A Year Without School


ON August 5 also, the schools in Kashmir completed one year of closure. After COVID-19 pandemic plunged Kashmir into a lockdown within a lockdown. Kashmir was already under a  lockdown since August 2019, when New Delhi revoked the region’s autonomous status. This makes Kashmir’s lockdown one of the longest in the world.   The  consequent disruption in activity has hit the economy hard with some of the sectors being completely wiped out. But the education has been one of the biggest victims. Schools had reopened just for a fortnight when the region ran into Covid-19 lockdown.

Making education further difficult is  the government’s refusal to restore the high-speed mobile internet. Though the internet too was shut since August last year, in February the government allowed people a grudging access to only a slow-speed 2G internet.  As a result, children in Kashmir can only study online with difficulty. Schools have struggled to get the online coaching or lectures to the students. Jammu and Kashmir  has more than 2.5 million students with more than 10,000 schools.

Though, according to a statement by the director school education the education department is broadcasting video lessons for class 6-12 on a regular basis, and more than 400,000 students have benefitted. The government, he said, is planning to establish a full-time community radio station that will cater to primary and secondary-level students.

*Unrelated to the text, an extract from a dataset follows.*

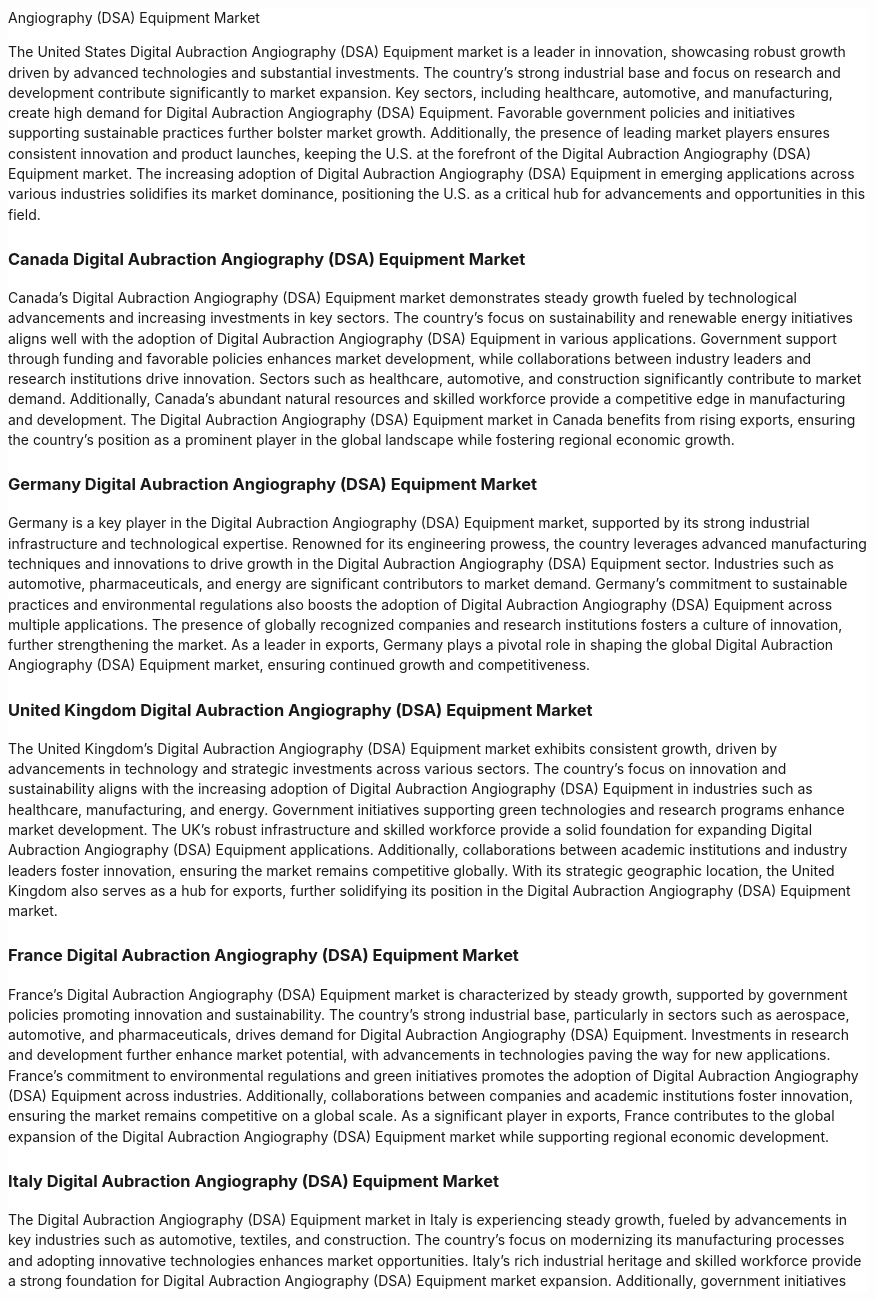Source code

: Angiography (DSA) Equipment Market</h3><p>The United States Digital Aubraction Angiography (DSA) Equipment market is a leader in innovation, showcasing robust growth driven by advanced technologies and substantial investments. The country&rsquo;s strong industrial base and focus on research and development contribute significantly to market expansion. Key sectors, including healthcare, automotive, and manufacturing, create high demand for Digital Aubraction Angiography (DSA) Equipment. Favorable government policies and initiatives supporting sustainable practices further bolster market growth. Additionally, the presence of leading market players ensures consistent innovation and product launches, keeping the U.S. at the forefront of the Digital Aubraction Angiography (DSA) Equipment market. The increasing adoption of Digital Aubraction Angiography (DSA) Equipment in emerging applications across various industries solidifies its market dominance, positioning the U.S. as a critical hub for advancements and opportunities in this field.</p><h3>Canada Digital Aubraction Angiography (DSA) Equipment Market</h3><p>Canada&rsquo;s Digital Aubraction Angiography (DSA) Equipment market demonstrates steady growth fueled by technological advancements and increasing investments in key sectors. The country&rsquo;s focus on sustainability and renewable energy initiatives aligns well with the adoption of Digital Aubraction Angiography (DSA) Equipment in various applications. Government support through funding and favorable policies enhances market development, while collaborations between industry leaders and research institutions drive innovation. Sectors such as healthcare, automotive, and construction significantly contribute to market demand. Additionally, Canada&rsquo;s abundant natural resources and skilled workforce provide a competitive edge in manufacturing and development. The Digital Aubraction Angiography (DSA) Equipment market in Canada benefits from rising exports, ensuring the country&rsquo;s position as a prominent player in the global landscape while fostering regional economic growth.</p><h3>Germany Digital Aubraction Angiography (DSA) Equipment Market</h3><p>Germany is a key player in the Digital Aubraction Angiography (DSA) Equipment market, supported by its strong industrial infrastructure and technological expertise. Renowned for its engineering prowess, the country leverages advanced manufacturing techniques and innovations to drive growth in the Digital Aubraction Angiography (DSA) Equipment sector. Industries such as automotive, pharmaceuticals, and energy are significant contributors to market demand. Germany&rsquo;s commitment to sustainable practices and environmental regulations also boosts the adoption of Digital Aubraction Angiography (DSA) Equipment across multiple applications. The presence of globally recognized companies and research institutions fosters a culture of innovation, further strengthening the market. As a leader in exports, Germany plays a pivotal role in shaping the global Digital Aubraction Angiography (DSA) Equipment market, ensuring continued growth and competitiveness.</p><h3>United Kingdom Digital Aubraction Angiography (DSA) Equipment Market</h3><p>The United Kingdom&rsquo;s Digital Aubraction Angiography (DSA) Equipment market exhibits consistent growth, driven by advancements in technology and strategic investments across various sectors. The country&rsquo;s focus on innovation and sustainability aligns with the increasing adoption of Digital Aubraction Angiography (DSA) Equipment in industries such as healthcare, manufacturing, and energy. Government initiatives supporting green technologies and research programs enhance market development. The UK&rsquo;s robust infrastructure and skilled workforce provide a solid foundation for expanding Digital Aubraction Angiography (DSA) Equipment applications. Additionally, collaborations between academic institutions and industry leaders foster innovation, ensuring the market remains competitive globally. With its strategic geographic location, the United Kingdom also serves as a hub for exports, further solidifying its position in the Digital Aubraction Angiography (DSA) Equipment market.</p><h3>France Digital Aubraction Angiography (DSA) Equipment Market</h3><p>France&rsquo;s Digital Aubraction Angiography (DSA) Equipment market is characterized by steady growth, supported by government policies promoting innovation and sustainability. The country&rsquo;s strong industrial base, particularly in sectors such as aerospace, automotive, and pharmaceuticals, drives demand for Digital Aubraction Angiography (DSA) Equipment. Investments in research and development further enhance market potential, with advancements in technologies paving the way for new applications. France&rsquo;s commitment to environmental regulations and green initiatives promotes the adoption of Digital Aubraction Angiography (DSA) Equipment across industries. Additionally, collaborations between companies and academic institutions foster innovation, ensuring the market remains competitive on a global scale. As a significant player in exports, France contributes to the global expansion of the Digital Aubraction Angiography (DSA) Equipment market while supporting regional economic development.</p><h3>Italy Digital Aubraction Angiography (DSA) Equipment Market</h3><p>The Digital Aubraction Angiography (DSA) Equipment market in Italy is experiencing steady growth, fueled by advancements in key industries such as automotive, textiles, and construction. The country&rsquo;s focus on modernizing its manufacturing processes and adopting innovative technologies enhances market opportunities. Italy&rsquo;s rich industrial heritage and skilled workforce provide a strong foundation for Digital Aubraction Angiography (DSA) Equipment market expansion. Additionally, government initiatives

But this is unlikely to make any redeeming difference. In the absence of a high speed mobile internet, the education can only be restored if the schools reopen and this is something that is unlikely to happen anytime soon. It is not that the government hasn’t tried to do so. In June, the Director (Finance) in the school education had directed schools to ensure safety measures to arrest spread of coronavirus to students and staff. He had asked  the directors of School Education in Kashmir and Jammu to instruct heads of all government schools to provide a pair of reusable masks and a pair of gloves to every student and ensure availability of 1000 ml hand sanitisers and 1200 ml liquid soap at entry point of each government school. But the  order became a source of some contention in J&K with no less than Union Minister of State in the Prime Ministers Office Dr Jitendra Singh asking the local administration to defer reopening of schools. Similarly, the National Conference’s provincial president Devender Rana asked the UT Government to take a decision regarding reopening after consultation with parents.

The best way out for the government under the circumstances would be to restore 4G so that the students could properly study online. But for reasons that carry little conviction with people, the government has consistently refused to do so for the past one year.